Tmarus cancellatus is a species of crab spider in the family Thomisidae. It is found across sub-Saharan Africa, from West Africa to southern Africa. The species is also known by the common name Cameroon Tmarus crab spider.

==Taxonomy==
Tmarus cancellatus was first described by Tamerlan Thorell in 1899 from specimens collected in Cameroon. In 1907, Eugène Simon described Tmarus semicretaceus from the same region, which was later determined to be a junior synonym of T. cancellatus by Comellini in 1955.

==Distribution==
Tmarus cancellatus has a wide distribution across sub-Saharan Africa. It has been recorded from Ivory Coast, Gabon, Nigeria, Cameroon, Republic of the Congo, Equatorial Guinea (Bioko), Zimbabwe, and South Africa.

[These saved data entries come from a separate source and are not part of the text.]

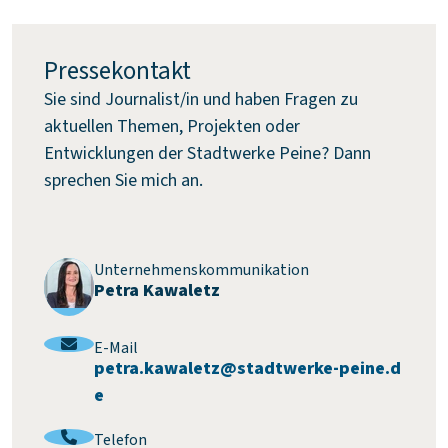
Pressekontakt
Sie sind Journalist/in und haben Fragen zu
aktuellen Themen, Projekten oder
Entwicklungen der Stadtwerke Peine? Dann
sprechen Sie mich an.
Unternehmenskommunikation
Petra Kawaletz
E-Mail
:
petra.kawaletz@stadtwerke-peine.d
e
Telefon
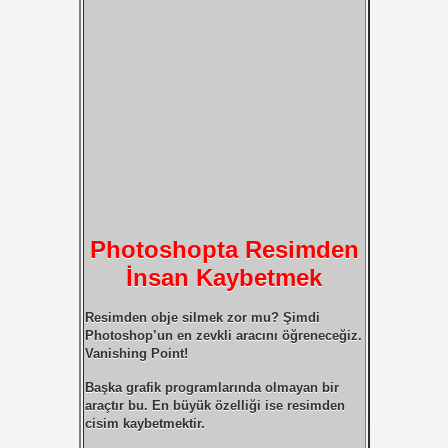
Photoshopta Resimden
İnsan Kaybetmek
Resimden obje silmek zor mu? Şimdi
Photoshop’un en zevkli aracını öğreneceğiz.
Vanishing Point
!
Başka grafik programlarında olmayan bir
araçtır bu. En büyük özelliği ise resimden
cisim kaybetmektir.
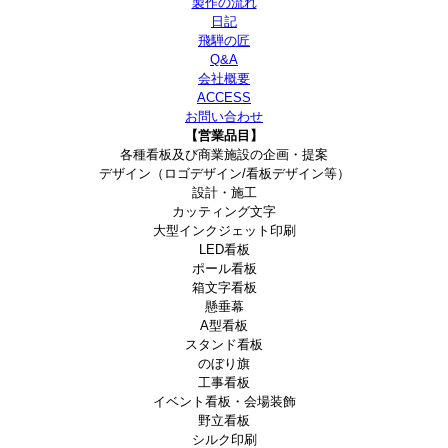
製作の流れ
日記
飛騨の匠
Q&A
会社概要
ACCESS
お問い合わせ
【営業品目】
各種看板及び商業施設の企画・提案
デザイン（ロゴデザイン/看板デザイン等）
設計・施工
カッティング文字
大型インクジェット印刷
LED看板
ポール看板
箱文字看板
懸垂幕
A型看板
スタンド看板
のぼり旗
工事看板
イベント看板・会場装飾
野立看板
シルク印刷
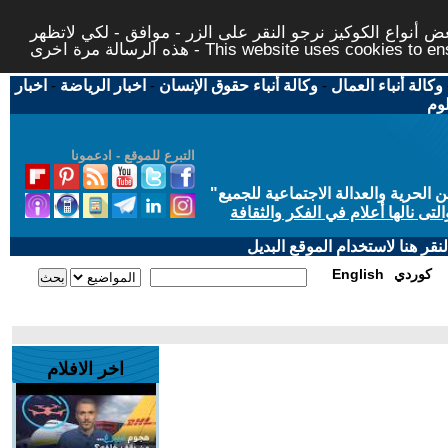
 أنواع الكوكيز نرجو النقر على الزر - موافق - لكي لاتظهر
This website uses cookies to ensure you ge
وكالة أنباء العمال
-
وكالة أنباء حقوق الإنسان
-
اخبار الرياضة
-
اخبار
لوم
التبرع للموقع - ادعمونا
حرية والعدالة الاجتماعية للجميع
"
تى نالها أعلام في الفكر والثقافة
قر هنا لاستخدام الموقع البديل
كوردي
English
اخر الافلام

In South Africa, the species is known from Eastern Cape, KwaZulu-Natal, Limpopo, and Mpumalanga. Notable locations include the Kruger National Park, iSimangaliso Wetland Park, and Polokwane Nature Reserve.

==Habitat==
Tmarus cancellatus is a free-living spider that inhabits plants, typically found on trees. In South Africa, it has been recorded from various biomes including Forest, Savanna, Indian Ocean Coastal Belt, and Thicket biomes. The species occurs at elevations ranging from 51 to 1,310 m above sea level.

==Conservation status==
Tmarus cancellatus is classified as Least Concern due to its wide geographical range across Africa. In South Africa, the species is found in several protected areas and faces no significant threats.

==Description==

Females of Tmarus cancellatus reach a body length of 5.75 mm, while a larger specimen from Basoko measured 7.5 mm. The legs are light brown with white markings along their entire length, except on the underside of the anterior segments. The chelicerae are dull white on top, with this white coloration dominating the entire body, particularly in females where the upper surface is almost completely white.